In the Philadelphia region, the Delaware Memorial Bridge has a 1-in-129 annual chance of a direct hit by a ship, the Hopkins researchers found. That sounds like plenty of cushion, but danger is closer than it appears. The bridge ranked No. 15 on the vulnerability list.

But the Delaware River and Bay Authority, which owns and operates that I-95 bridge between New Jersey and Delaware, is spending $19.1 million this year to install a protection system that meets modern standards. Crews are placing eight cylindrical “dolphin” structures, 80 feet in diameter, two at the approach to each tower pier of the twin spans.

» READ MORE: 5 Philly-area bridges should be evaluated for collapse risk, NTSB says

Over the last 50 years there have been a dozen or more ship-bridge collisions in the U.S. Not all were as devastating as the Key Bridge collapse, but the historical record alone suggests a collision capable of serious damage could be expected roughly every three to five years.

“We hope the findings of this study ultimately motivate local, regional, state, and even federal officials to recognize that investment is critical,” Shields said. “If you don’t make the investment, this will happen again, potentially within a decade or less.”

He led the research team, which included engineering professors, a postdoctoral fellow, and both graduate and undergraduate students. They collected and mined 16 years of U.S. Coast Guard data — digital logs detailing the precise location, heading, speed, and status of every ship traveling through the country’s waters, minute by minute.

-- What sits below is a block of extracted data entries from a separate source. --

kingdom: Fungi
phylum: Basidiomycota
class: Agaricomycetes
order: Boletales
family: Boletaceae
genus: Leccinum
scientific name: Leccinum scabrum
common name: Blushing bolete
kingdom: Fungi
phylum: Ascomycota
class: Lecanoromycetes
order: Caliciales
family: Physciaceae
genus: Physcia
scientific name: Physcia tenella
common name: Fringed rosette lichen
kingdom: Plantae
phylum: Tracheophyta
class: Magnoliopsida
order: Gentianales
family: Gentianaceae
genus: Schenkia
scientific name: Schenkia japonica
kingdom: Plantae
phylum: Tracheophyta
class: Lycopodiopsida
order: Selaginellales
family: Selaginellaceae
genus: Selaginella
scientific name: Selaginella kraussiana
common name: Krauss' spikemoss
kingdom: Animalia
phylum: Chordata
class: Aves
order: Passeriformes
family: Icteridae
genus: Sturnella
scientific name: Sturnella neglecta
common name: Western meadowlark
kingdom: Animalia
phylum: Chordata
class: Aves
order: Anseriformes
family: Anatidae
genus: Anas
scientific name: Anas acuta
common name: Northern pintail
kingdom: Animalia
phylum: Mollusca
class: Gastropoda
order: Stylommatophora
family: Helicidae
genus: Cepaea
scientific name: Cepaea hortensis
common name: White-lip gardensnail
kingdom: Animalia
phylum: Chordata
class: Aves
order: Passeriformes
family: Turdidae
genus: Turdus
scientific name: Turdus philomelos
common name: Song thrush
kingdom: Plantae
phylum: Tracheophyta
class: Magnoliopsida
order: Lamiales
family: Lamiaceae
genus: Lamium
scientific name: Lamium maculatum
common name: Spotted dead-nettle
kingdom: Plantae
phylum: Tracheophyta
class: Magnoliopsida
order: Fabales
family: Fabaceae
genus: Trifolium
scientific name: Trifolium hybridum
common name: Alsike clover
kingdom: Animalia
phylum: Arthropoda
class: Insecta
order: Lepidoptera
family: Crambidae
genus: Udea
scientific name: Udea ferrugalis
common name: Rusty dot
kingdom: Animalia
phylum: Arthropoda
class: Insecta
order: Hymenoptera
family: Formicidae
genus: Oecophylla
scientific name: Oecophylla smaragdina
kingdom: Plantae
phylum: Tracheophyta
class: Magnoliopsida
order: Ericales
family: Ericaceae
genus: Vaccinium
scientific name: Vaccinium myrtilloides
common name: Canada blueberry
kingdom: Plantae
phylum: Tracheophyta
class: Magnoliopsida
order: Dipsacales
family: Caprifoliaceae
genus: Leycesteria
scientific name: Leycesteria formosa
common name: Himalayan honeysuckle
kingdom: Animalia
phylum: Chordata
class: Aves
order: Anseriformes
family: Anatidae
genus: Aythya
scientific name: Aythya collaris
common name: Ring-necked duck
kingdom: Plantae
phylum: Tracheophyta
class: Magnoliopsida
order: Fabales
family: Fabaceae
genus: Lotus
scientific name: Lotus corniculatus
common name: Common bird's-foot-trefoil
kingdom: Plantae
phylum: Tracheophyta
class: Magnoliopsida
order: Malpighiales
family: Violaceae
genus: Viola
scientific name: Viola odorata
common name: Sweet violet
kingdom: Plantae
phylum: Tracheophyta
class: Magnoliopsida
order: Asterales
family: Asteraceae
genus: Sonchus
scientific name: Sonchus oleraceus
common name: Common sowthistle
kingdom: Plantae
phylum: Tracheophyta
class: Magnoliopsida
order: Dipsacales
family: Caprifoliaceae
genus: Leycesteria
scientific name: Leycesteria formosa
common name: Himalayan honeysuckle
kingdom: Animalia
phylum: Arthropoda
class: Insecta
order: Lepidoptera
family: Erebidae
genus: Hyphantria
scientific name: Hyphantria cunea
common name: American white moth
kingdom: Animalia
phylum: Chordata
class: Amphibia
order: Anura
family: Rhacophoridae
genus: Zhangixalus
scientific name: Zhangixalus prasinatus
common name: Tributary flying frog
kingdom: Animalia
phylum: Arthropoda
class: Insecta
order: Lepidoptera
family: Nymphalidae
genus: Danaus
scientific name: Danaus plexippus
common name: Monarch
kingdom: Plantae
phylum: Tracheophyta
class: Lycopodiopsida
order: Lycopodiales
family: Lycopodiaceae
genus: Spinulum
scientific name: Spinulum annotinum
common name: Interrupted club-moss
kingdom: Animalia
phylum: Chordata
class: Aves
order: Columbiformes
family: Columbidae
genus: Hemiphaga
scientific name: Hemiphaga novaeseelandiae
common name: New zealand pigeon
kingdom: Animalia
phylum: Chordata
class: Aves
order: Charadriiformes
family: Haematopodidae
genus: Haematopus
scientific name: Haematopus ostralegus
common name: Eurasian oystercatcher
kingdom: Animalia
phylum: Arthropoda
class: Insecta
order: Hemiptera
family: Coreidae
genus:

They cross-referenced that geolocated shipping information — hundreds of millions of data points — with information about the size of ships and bridge specifications from the National Bridge Inventory, compiled by the Federal Highway Administration. The researchers started with bridges with the thickest traffic passing beneath of large ships, defined as those longer than 150 meters (492 feet), and mega ships, those longer than 300 meters (984 feet).

The nation’s most vulnerable span is the Huey P. Long Bridge near New Orleans, built in 1935, which could expect a major ship strike once every 17 years, the study found.

“If I look at the San Francisco-Oakland Bay Bridge, we’re likely to see a major collision once every 22 years,” Shields said. “That is huge. We want that number to be thousands of years. That’s tens of years.”